On the picture above we can see that the start and end address are equal, which means that the graph will present all of the Xrefs to and Xrefs from in the currently chosen function. If this isn't the case, the presented graph will only contain references in the currently selected range. There are also a number of parameters we can choose when generating the graph we want. The "cross references to" and "cross references from" options instruct Ida to search for symbols leading to the current function and leading from the current function, which we've already seen. The "recursive" option enables the Ida to recursively check for the symbols to/from the currently selected function. The "follow only current direction" option will only add nodes that can be accessible by the currently selected function and not by the other functions that are found along the way. The "recursion depth" specifies the size of the graph that we would like to generate; the number -1 means the Ida will not be limited and will display all nodes if appropriate.

The "ignore" option specifies what nodes we would like to exclude from the resulting graph. The options are: externals, data, from library functions, to library functions. We can select any of the four types that we wouldn't like to include on the resulting graph, which can lead to a much simpler graph that is easier to look at. The printing options are used to instruct whether the comments are included into each node if the function has comments in the disassembled view and if a special dots '…' nodes are printed whenever a node has more cross referenced that won't be followed because of the recursion restriction.

If we display the new graph with the default options, we would receive a graph similar to the one below:

Notice that the graph is the same as if we would join the previously generated Xrefs to and Xrefs from graphs? The graph is quite simple, since the executable is very small, so we don't really need the "user xrefs chart" graph, because the default Xrefs to and Xrefs from graphs are enough. But let's present various options from the "user xrefs chart" to better understand them.

[Stored items]
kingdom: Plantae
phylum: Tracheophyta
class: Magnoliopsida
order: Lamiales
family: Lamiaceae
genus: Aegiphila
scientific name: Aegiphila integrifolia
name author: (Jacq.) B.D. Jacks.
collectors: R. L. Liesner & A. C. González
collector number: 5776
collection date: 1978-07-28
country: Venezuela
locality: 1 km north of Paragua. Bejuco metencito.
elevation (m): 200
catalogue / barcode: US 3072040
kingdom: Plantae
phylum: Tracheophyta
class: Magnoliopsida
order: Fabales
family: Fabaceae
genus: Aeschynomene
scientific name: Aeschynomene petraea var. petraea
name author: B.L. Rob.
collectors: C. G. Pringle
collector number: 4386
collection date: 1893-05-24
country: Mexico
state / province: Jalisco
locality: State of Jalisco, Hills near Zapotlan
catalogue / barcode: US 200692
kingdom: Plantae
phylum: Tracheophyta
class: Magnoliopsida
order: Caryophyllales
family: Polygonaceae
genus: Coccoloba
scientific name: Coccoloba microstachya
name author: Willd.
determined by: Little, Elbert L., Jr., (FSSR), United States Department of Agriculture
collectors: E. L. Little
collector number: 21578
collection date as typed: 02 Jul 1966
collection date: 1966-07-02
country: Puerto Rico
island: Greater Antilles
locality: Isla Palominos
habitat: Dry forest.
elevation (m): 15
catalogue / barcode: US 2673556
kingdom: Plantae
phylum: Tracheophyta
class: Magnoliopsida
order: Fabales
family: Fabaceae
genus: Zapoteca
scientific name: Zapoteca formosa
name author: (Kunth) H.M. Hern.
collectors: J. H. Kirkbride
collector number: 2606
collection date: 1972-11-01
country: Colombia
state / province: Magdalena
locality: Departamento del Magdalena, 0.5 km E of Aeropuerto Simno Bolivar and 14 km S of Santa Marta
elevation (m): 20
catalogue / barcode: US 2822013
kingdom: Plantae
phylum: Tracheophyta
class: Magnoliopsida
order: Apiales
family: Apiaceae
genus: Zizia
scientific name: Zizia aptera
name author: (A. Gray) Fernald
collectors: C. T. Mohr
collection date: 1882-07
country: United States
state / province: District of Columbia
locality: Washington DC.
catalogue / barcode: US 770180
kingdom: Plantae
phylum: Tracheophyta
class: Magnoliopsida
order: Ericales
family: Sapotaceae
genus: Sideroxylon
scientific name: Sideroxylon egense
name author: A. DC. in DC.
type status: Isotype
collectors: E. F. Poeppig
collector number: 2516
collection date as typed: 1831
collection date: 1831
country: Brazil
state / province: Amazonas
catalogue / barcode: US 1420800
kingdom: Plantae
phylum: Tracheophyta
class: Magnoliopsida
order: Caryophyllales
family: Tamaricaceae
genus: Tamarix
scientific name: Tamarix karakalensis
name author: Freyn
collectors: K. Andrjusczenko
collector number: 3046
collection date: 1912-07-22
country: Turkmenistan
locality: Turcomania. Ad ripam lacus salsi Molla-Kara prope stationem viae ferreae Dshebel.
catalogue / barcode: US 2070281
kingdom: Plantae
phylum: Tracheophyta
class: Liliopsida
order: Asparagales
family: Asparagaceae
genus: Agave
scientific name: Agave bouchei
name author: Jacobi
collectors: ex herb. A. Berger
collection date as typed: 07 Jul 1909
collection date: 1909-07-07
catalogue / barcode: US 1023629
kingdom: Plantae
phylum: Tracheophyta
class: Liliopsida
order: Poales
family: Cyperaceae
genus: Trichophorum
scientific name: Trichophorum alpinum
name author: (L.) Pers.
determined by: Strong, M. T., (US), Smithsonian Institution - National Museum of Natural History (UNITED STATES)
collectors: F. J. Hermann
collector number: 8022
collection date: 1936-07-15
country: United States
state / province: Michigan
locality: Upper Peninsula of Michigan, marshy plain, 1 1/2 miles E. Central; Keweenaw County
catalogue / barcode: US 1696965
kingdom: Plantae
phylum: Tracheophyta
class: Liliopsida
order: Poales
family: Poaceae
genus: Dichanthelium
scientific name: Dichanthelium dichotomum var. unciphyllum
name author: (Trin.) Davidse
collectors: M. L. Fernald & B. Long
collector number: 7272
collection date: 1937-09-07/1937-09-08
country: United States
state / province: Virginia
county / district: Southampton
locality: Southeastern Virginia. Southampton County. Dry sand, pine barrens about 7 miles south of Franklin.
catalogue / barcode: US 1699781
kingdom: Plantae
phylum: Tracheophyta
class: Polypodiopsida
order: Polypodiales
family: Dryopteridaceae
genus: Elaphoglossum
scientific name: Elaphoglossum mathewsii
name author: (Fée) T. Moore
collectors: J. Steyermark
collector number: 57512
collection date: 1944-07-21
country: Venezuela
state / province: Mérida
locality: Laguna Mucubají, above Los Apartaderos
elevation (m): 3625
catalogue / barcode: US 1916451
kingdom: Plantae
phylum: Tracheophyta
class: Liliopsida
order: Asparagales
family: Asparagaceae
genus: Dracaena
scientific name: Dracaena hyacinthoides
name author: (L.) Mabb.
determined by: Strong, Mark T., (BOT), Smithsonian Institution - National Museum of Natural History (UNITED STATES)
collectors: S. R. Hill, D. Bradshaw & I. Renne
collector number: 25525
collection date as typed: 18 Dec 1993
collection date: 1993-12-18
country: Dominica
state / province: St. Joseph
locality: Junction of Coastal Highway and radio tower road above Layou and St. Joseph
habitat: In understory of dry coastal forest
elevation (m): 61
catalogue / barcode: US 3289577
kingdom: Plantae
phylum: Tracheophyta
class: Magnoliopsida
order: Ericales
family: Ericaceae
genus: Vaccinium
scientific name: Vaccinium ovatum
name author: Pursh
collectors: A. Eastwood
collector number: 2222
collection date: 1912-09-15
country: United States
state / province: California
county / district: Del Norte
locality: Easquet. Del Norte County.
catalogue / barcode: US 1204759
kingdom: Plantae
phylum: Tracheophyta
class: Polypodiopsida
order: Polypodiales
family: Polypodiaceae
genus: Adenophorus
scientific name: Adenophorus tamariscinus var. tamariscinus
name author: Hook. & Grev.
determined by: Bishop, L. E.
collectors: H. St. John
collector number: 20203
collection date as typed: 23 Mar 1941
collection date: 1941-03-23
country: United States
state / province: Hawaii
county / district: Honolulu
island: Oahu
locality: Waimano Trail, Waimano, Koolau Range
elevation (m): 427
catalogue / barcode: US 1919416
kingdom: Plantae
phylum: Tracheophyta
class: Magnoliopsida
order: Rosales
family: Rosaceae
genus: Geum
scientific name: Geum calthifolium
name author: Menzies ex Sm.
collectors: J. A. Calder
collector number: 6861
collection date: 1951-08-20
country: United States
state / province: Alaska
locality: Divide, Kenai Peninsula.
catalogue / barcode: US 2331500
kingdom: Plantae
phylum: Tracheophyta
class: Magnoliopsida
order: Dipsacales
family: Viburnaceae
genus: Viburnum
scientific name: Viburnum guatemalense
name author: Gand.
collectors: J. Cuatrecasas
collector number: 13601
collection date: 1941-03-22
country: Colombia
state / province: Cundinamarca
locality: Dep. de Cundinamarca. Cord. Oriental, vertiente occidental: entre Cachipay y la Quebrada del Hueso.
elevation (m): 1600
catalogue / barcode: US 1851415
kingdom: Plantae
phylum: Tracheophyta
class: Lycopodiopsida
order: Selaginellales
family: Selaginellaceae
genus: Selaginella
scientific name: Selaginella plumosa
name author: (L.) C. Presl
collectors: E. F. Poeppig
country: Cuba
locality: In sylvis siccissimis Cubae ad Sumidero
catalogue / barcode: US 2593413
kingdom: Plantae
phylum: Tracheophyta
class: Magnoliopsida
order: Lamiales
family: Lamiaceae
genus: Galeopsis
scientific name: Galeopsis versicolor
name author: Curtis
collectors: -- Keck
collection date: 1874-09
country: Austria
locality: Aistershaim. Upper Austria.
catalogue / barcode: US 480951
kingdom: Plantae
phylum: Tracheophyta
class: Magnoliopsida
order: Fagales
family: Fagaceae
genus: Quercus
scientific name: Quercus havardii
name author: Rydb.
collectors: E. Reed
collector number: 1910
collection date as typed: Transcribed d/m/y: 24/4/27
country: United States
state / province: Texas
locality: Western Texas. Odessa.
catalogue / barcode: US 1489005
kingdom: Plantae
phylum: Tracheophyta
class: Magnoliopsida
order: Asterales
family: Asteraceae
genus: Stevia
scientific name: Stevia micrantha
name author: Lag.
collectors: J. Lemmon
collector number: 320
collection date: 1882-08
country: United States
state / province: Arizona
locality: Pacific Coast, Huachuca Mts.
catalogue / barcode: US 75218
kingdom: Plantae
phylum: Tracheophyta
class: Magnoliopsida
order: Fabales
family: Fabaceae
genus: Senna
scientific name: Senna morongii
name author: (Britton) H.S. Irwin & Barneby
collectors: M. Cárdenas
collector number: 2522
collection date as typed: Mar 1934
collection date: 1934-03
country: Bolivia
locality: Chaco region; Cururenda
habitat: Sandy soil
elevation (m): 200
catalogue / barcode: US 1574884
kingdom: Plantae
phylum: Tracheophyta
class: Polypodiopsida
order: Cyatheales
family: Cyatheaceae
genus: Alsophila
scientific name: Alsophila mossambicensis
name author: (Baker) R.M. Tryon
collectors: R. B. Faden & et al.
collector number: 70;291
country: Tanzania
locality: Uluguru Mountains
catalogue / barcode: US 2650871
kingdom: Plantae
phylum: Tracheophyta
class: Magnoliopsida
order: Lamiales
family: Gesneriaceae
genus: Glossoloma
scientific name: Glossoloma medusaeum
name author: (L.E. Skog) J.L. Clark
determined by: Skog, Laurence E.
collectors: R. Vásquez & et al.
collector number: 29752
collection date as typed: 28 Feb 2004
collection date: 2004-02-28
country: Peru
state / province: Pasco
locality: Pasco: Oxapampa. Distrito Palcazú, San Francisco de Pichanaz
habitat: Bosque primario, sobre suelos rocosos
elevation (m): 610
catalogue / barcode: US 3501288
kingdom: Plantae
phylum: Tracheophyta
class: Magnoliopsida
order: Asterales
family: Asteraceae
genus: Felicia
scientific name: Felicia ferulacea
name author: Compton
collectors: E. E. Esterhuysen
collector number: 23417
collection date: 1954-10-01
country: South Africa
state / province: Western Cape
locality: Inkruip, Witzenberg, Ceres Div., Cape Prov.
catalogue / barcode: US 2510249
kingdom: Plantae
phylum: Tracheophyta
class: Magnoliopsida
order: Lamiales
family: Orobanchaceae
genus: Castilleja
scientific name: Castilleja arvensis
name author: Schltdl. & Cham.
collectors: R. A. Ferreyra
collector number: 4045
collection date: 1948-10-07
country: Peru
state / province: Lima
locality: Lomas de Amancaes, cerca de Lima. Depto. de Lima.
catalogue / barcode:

▶ **THE EXERCISE**
Rewrite the passage on Ida cross-reference graphs starting at "If we display" and ending at "better understand them.", with "executable" replaced by "binary". The items are separate material from the passage on Ida cross-reference graphs.

▶ **COMPLETED TASK**
If we display the new graph with the default options, we would receive a graph similar to the one below:

Notice that the graph is the same as if we would join the previously generated Xrefs to and Xrefs from graphs? The graph is quite simple, since the binary is very small, so we don't really need the "user xrefs chart" graph, because the default Xrefs to and Xrefs from graphs are enough. But let's present various options from the "user xrefs chart" to better understand them.